> [Document text]:
####

The good news: you don't need a completely new method. You can extend ordinary OLS by adding squared terms or cross-products (interactions) to your model. The math stays the same — only the interpretation changes.

Part 1: Quadratic Terms — Modelling Curves

The Big Picture: Why Go Quadratic?

In a standard OLS model, the slope of $Y$ with respect to $X$ is always $\beta_1$ — a fixed constant. Every extra unit of $X$ has the exact same effect, no matter where you start. But if the true relationship curves, this constant slope is wrong everywhere.

Adding a quadratic term $X^2$ gives the slope a chance to vary as $X$ changes. A larger $X$ then shifts the slope up or down, allowing you to model diminishing returns, saturation effects, or U-shaped relationships.

$$Y_i = \beta_0 + \beta_1 X_i + \beta_2 X_i^2 + u_i$$

$Y_i$ = dependent variable (outcome) for observation $i$
$X_i$ = the predictor variable
$X_i^2$ = $X_i$ squared — you create this new column in your data and include it as a separate predictor
$\beta_0$ = intercept (value of $E(Y)$ when $X = 0$)
$\beta_1$ = linear part of the slope (effect when $X$ is near 0)
$\beta_2$ = curvature coefficient — determines whether the parabola opens upward or downward
$u_i$ = error term

Important: although the model contains $X^2$, it's still estimated by OLS without any modification. You simply treat $X$ and $X^2$ as two separate predictor columns. The linearity assumption in OLS refers to linearity in the parameters ($\beta$s), not in the variables.

How $\beta_2$ Shapes the Curve

The sign of $\beta_2$ tells you the shape of the relationship:

If $\beta_2 < 0$: the parabola opens downward — the effect of $X$ on $Y$ is initially positive but diminishes and eventually turns negative. Think of a worker's productivity peaking in mid-career, or a drug dose that helps at low levels but causes harm at high levels.

If $\beta_2 > 0$: the parabola opens upward — the effect is initially negative but becomes positive. Think of environmental costs that are negligible at low pollution levels but accelerate sharply at high ones.

The Marginal Effect: Slope Is No Longer Constant

In a standard linear model, the slope is always $\beta_1$. In a quadratic model, the slope depends on the current value of $X$. We calculate it by taking the derivative of $E(Y|X)$ with respect to $X$:

$$\frac{\partial E(Y \mid X)}{\partial X} = \beta_1 + 2\beta_2 X$$

$\frac{\partial E(Y|X)}{\partial X}$ = the marginal effect of $X$ — the expected change in $Y$ for a one-unit increase in $X$, evaluated at the current value of $X$
$\beta_1 + 2\beta_2 X$ = the slope at the point $X$ — this changes as $X$ changes
$\partial$ (partial derivative symbol) = indicates we're changing only $X$ while holding everything else fixed

This is the key difference from a standard OLS model: the effect of one extra unit of $X$ depends on where you currently are. At low values of $X$, the marginal effect is $\approx \beta_1$. As $X$ grows, the term $2\beta_2 X$ kicks in and changes the slope — accelerating it if $\beta_2 > 0$, decelerating it if $\beta_2 < 0$.

####

[Saved entries]
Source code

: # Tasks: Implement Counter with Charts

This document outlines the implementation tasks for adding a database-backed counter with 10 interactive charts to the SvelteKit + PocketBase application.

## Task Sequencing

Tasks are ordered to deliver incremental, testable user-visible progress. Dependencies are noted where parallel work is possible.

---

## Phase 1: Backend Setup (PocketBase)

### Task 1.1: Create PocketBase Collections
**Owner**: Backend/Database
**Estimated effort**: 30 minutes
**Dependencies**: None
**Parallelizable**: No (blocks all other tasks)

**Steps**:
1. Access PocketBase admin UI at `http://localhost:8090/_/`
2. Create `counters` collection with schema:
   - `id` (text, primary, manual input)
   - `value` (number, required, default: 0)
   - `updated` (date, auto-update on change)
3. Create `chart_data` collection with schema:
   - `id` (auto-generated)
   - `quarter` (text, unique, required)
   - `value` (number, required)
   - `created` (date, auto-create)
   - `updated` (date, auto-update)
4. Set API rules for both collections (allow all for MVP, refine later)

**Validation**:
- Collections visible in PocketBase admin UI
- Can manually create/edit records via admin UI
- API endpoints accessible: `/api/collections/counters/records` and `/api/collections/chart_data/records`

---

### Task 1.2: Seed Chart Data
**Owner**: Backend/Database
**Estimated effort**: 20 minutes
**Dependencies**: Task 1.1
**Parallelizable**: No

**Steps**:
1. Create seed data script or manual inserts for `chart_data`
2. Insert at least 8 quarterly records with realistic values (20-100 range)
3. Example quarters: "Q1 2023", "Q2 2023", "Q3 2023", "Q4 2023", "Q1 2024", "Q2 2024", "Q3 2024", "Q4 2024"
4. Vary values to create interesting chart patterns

####

> [Work order 1]:
Answer these from the text on quadratic terms:
(a) What does the linearity assumption in OLS refer to?
(b) When $\beta_2 > 0$, which way does the parabola open?
(c) At low values of $X$, what is the marginal effect approximately equal to?
> [Work order 2]:
List every kind of relationship that the text on quadratic terms says adding $X^2$ allows you to model.
> [Work order 3]:
Edit the text on quadratic terms between "Part 1: Quadratic" and "when $X = 0$)", inclusive, changing "predictor" to "explanatory" throughout.

> [Written reply 1]:
(a) Linearity in the parameters (the $\beta$s), not in the variables.
(b) Upward.
(c) $\beta_1$.

> [Written reply 2]:
- Diminishing returns
- Saturation effects
- U-shaped relationships

> [Written reply 3]:
Part 1: Quadratic Terms — Modelling Curves

The Big Picture: Why Go Quadratic?

In a standard OLS model, the slope of $Y$ with respect to $X$ is always $\beta_1$ — a fixed constant. Every extra unit of $X$ has the exact same effect, no matter where you start. But if the true relationship curves, this constant slope is wrong everywhere.

Adding a quadratic term $X^2$ gives the slope a chance to vary as $X$ changes. A larger $X$ then shifts the slope up or down, allowing you to model diminishing returns, saturation effects, or U-shaped relationships.

$$Y_i = \beta_0 + \beta_1 X_i + \beta_2 X_i^2 + u_i$$

$Y_i$ = dependent variable (outcome) for observation $i$
$X_i$ = the explanatory variable
$X_i^2$ = $X_i$ squared — you create this new column in your data and include it as a separate explanatory
$\beta_0$ = intercept (value of $E(Y)$ when $X = 0$)